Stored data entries
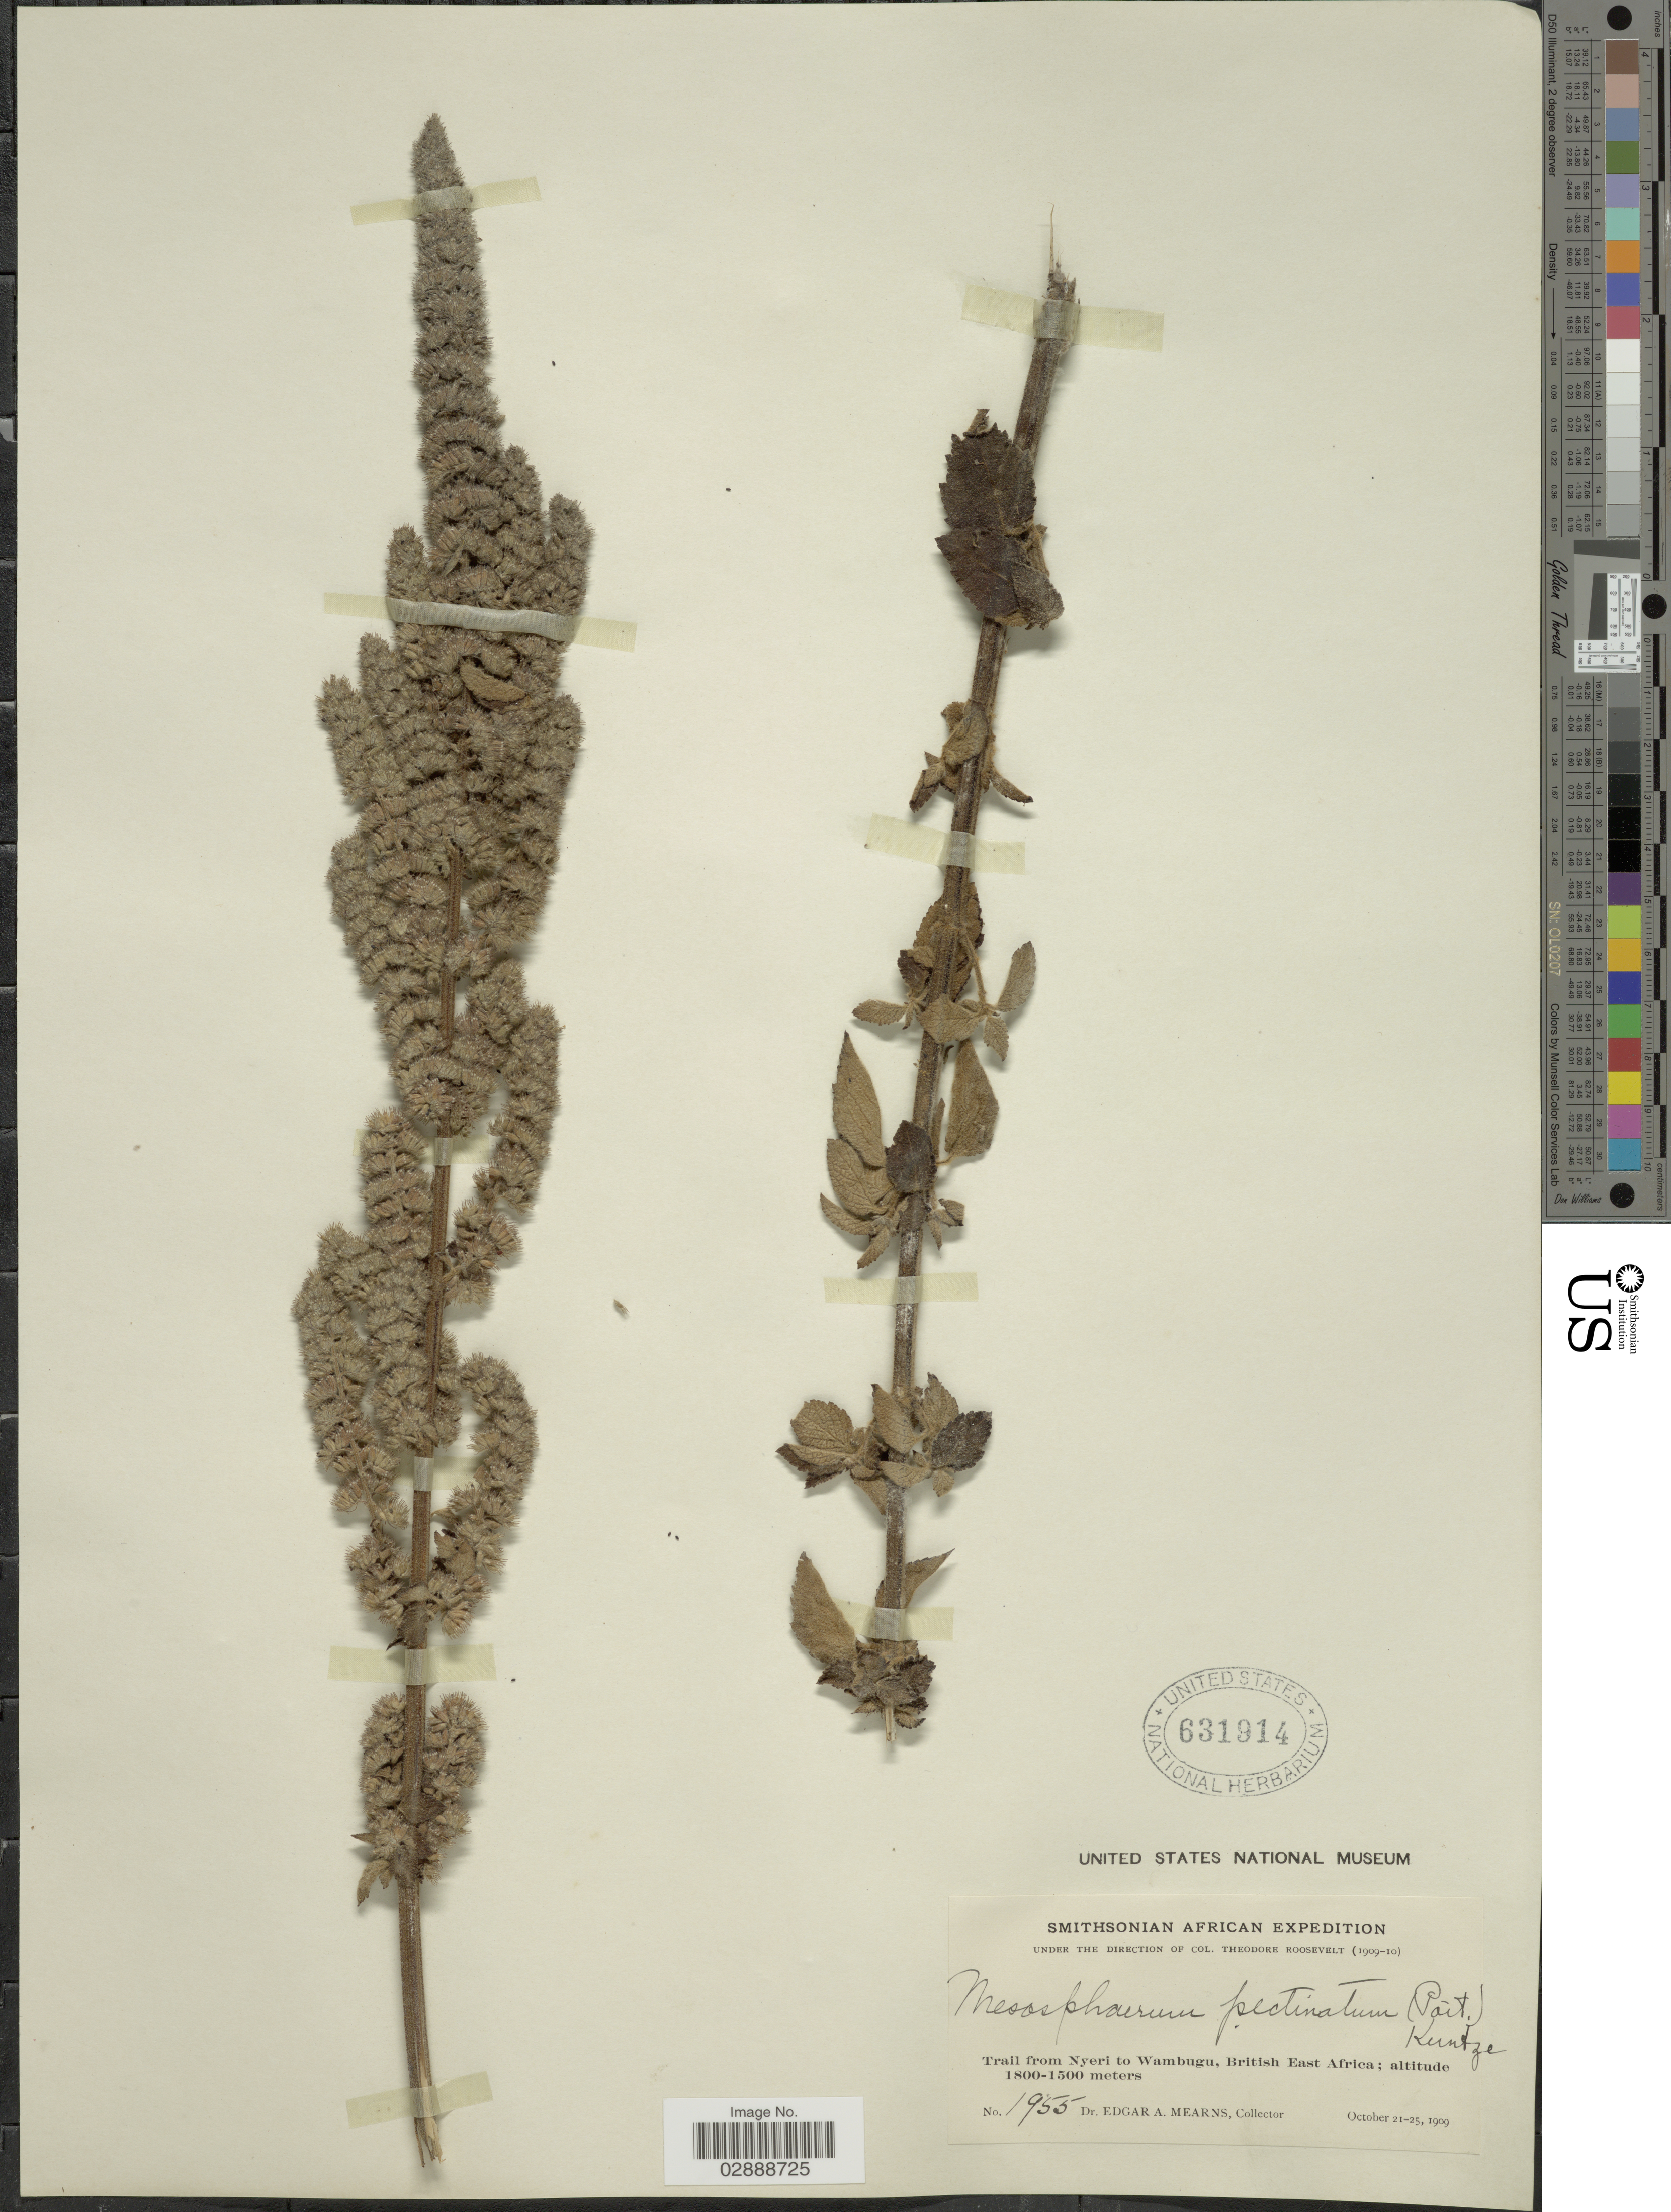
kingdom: Plantae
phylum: Tracheophyta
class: Magnoliopsida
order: Lamiales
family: Lamiaceae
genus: Mesosphaerum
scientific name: Mesosphaerum pectinatum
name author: (L.) Kuntze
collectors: E. A. Mearns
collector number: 1955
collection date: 1909-10-21/1909-10-25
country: Kenya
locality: Trail from Nyeri to Wambugu, British East Africa.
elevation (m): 1500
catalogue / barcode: US 631914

PROMPT
Update the material above so that "locality" reads "site" everywhere it occurs, keeping everything else the same. Omit the pictures from your version.

TASK RESPONSE
kingdom: Plantae
phylum: Tracheophyta
class: Magnoliopsida
order: Lamiales
family: Lamiaceae
genus: Mesosphaerum
scientific name: Mesosphaerum pectinatum
name author: (L.) Kuntze
collectors: E. A. Mearns
collector number: 1955
collection date: 1909-10-21/1909-10-25
country: Kenya
site: Trail from Nyeri to Wambugu, British East Africa.
elevation (m): 1500
catalogue / barcode: US 631914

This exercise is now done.